Die Sicherheit hat letztlich einen nicht unerheblichen Einfluss auf die Praxis. In der Halle ist das Gehirn vollständig auf die Leistung konzentriert. Die Umgebung ist maximal gesichert und die Routen werden geprüft, um instabile Griffe zu vermeiden. Es ist daher der ideale Ort, um mit dem Klettern anzufangen. Im Freien sind viele Faktoren zu berücksichtigen und die Exposition gegenüber der Tiefe ist eine echte Gefahr. Du musst lernen, deinen Stress angesichts des Abgrunds, unvorhersehbarer natürlicher Griffe, eines Sturzrisikos oder der Angst vor dem Scheitern zu beherrschen.
Das Erlebnis beim Hallen- und Freilandklettern
Klettern in der Halle bietet ein einzigartiges soziales Erlebnis. Es ist ein echter Treffpunkt, an dem Kletterer unabhängig von ihrem Niveau in Austausch treten und schnell Fortschritte machen können. Die Atmosphäre ist in der Regel dynamisch, motivierend, sogar feierlich – mit Herausforderungen und Gruppeneinheiten.
Die Routen sind an alle Niveaus angepasst und die Griffe gut positioniert, um sicher voranzukommen. Auch wenn die Routen regelmäßig verändert werden, können sie manchmal etwas gleichförmig wirken. Manche Kletterer empfinden Kletterhallen zudem als zu laut und wenig authentisch.

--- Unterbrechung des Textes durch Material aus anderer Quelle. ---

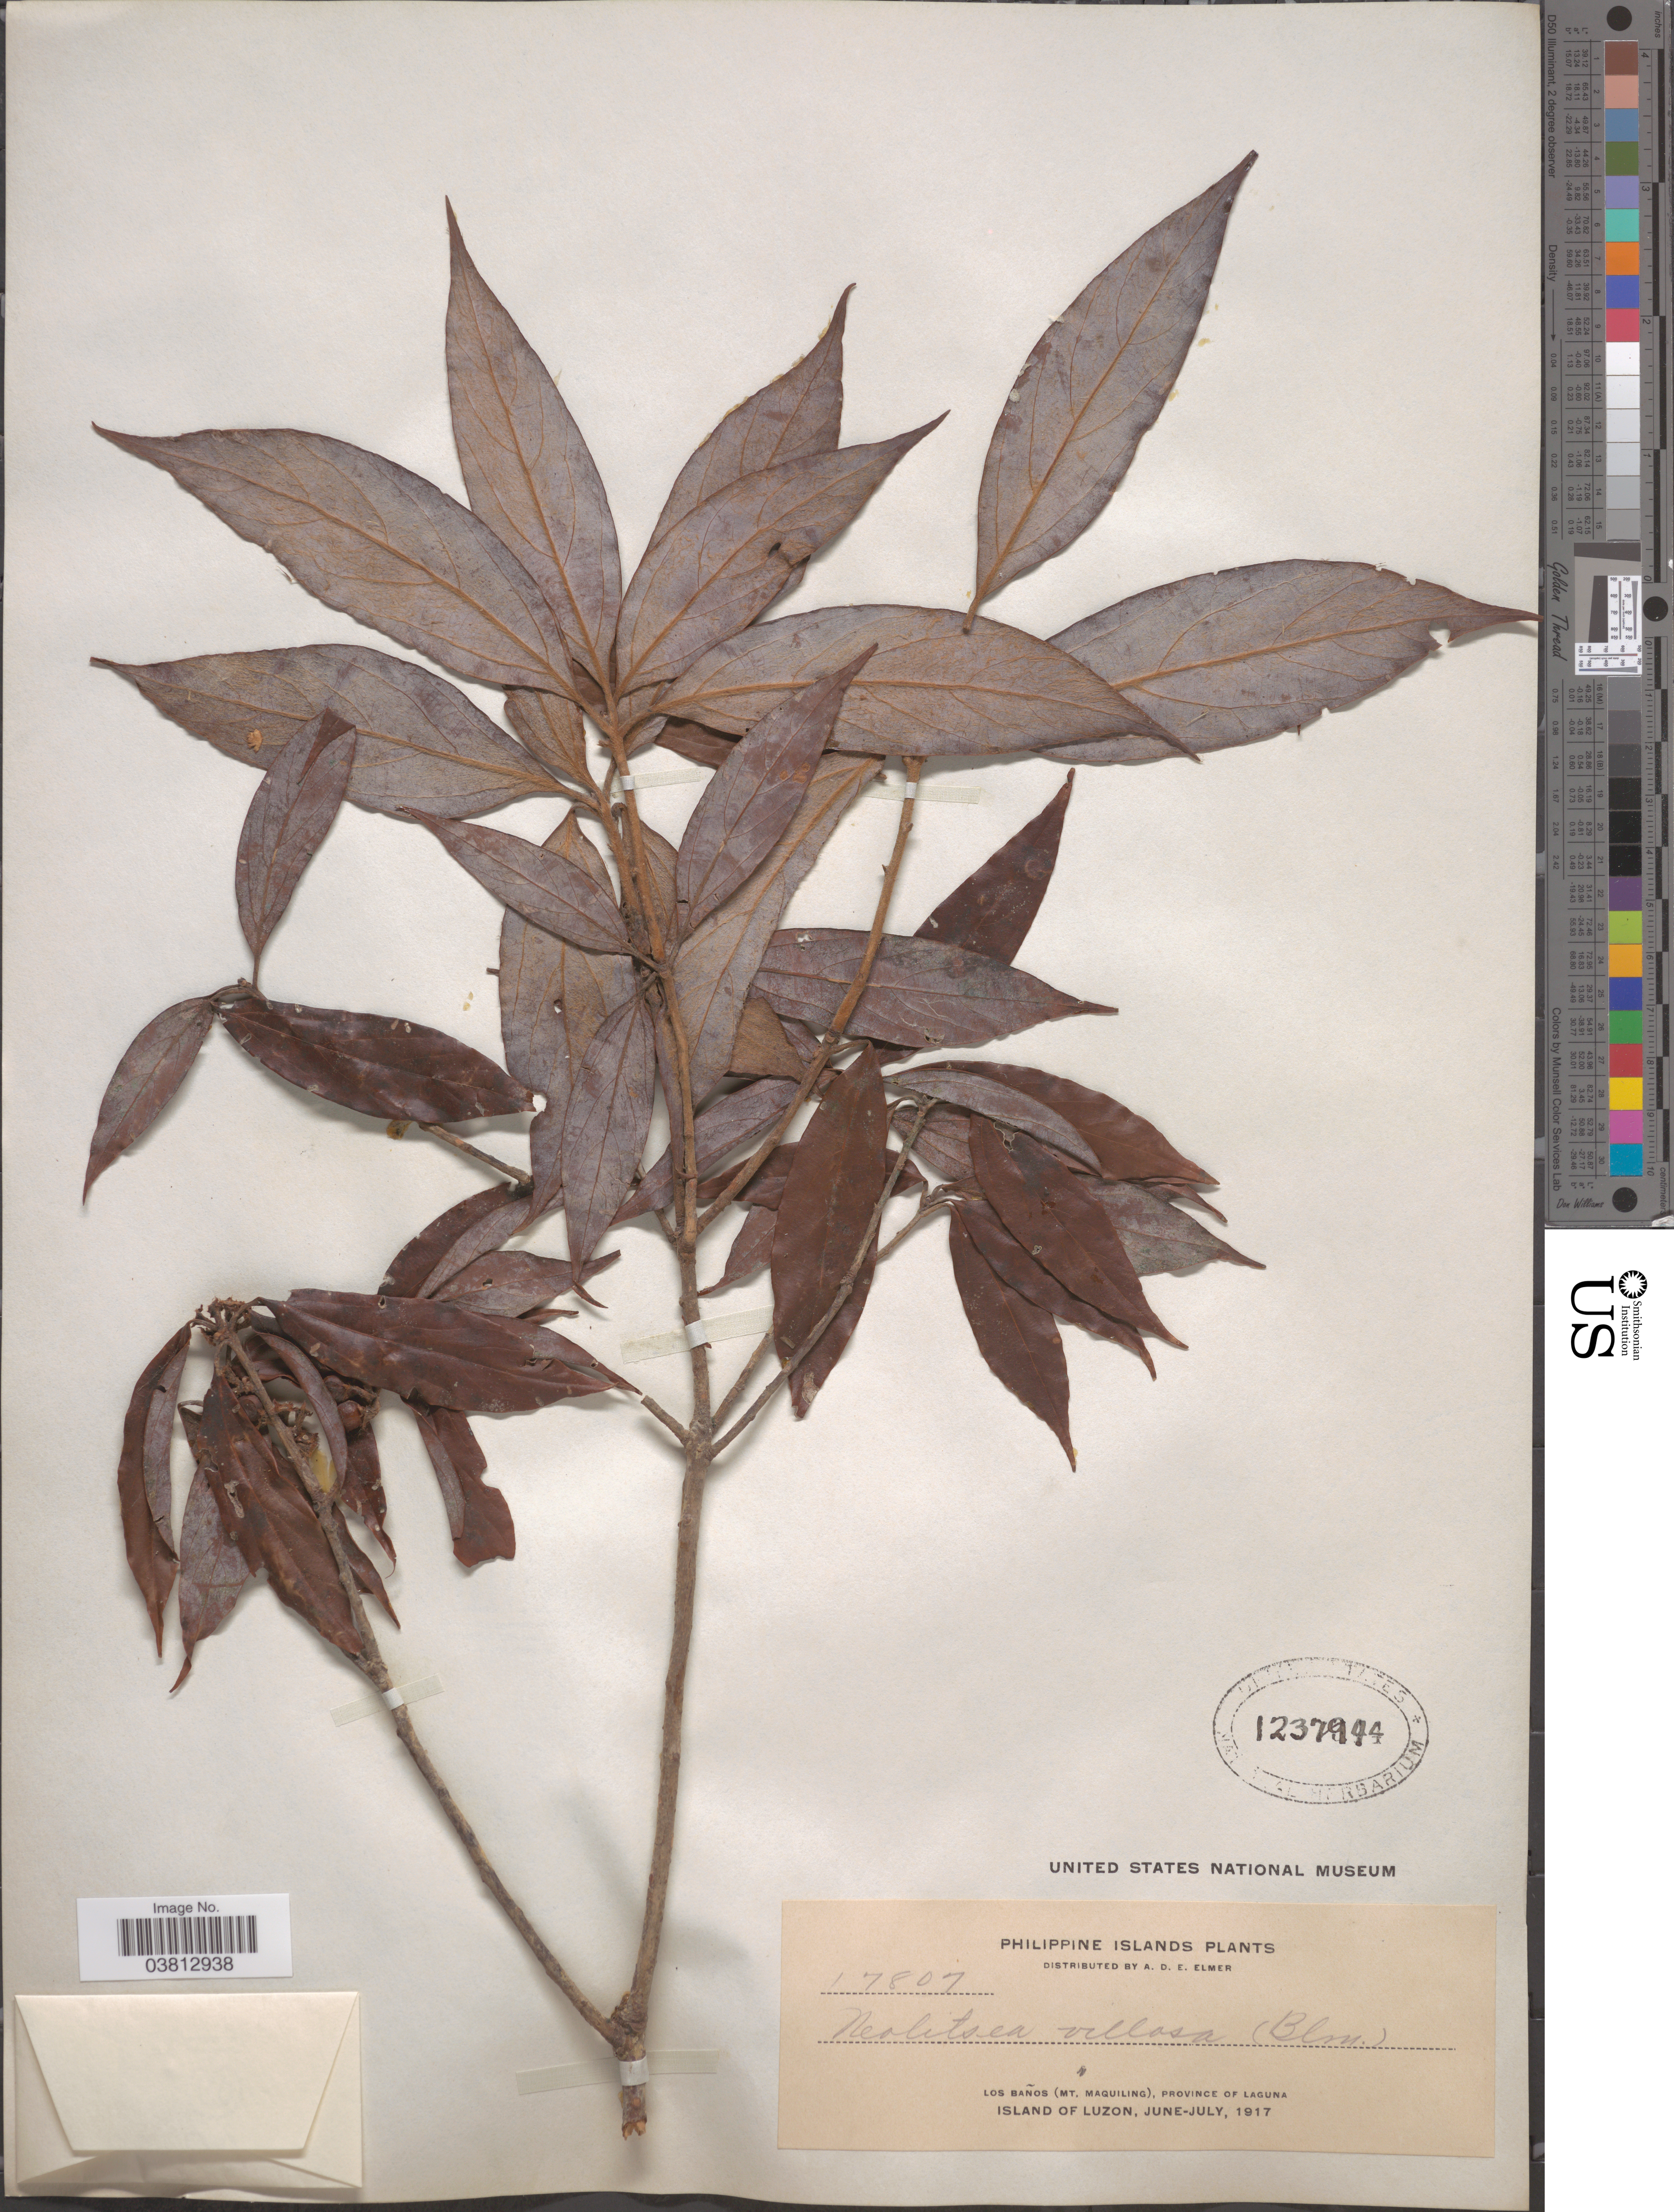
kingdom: Plantae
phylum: Tracheophyta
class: Magnoliopsida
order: Laurales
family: Lauraceae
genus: Neolitsea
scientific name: Neolitsea villosa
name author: (Blume) Merr.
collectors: A. D. E. Elmer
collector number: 17807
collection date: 1917-06/1917-07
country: Philippines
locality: Philippine Islands. Los Baños (Mt. Maquiling), Province of Laguna. Island of Luzon.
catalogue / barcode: US 1237944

Das Klettern am Fels bietet dagegen eine völlig andere Erfahrung. Das Klettern in einer natürlichen Umgebung eröffnet ein reiches Sinneserlebnis. Der Kontakt mit natürlichem Fels, die Ruhe der Natur und die Entdeckung lokaler Flora und Fauna machen das Klettern am Fels immersiver als an einer Kunstwand.
Jeder natürliche Fels bietet einzigartige Herausforderungen. Diese Unvorhersehbarkeit, die in der Halle fehlt, macht jeden Aufstieg zu einem besonderen Erlebnis. Die Kletterer müssen sich der Natur anpassen und werden zusätzlich für den Schutz der Umwelt sensibilisiert.
Der Unterschied zwischen Hallen- und Freilandklettern ist also real. Für Anfänger ist das Indoor-Klettern ideal, um die Grundlagen zu erlernen, sich mit der Ausrüstung vertraut zu machen und sicher Fortschritte zu erzielen. Für Naturliebhaber bietet das Outdoor-Klettern ein einzigartiges Freiheitsgefühl und direkten Kontakt mit der Natur. Beide Disziplinen ergänzen sich daher perfekt.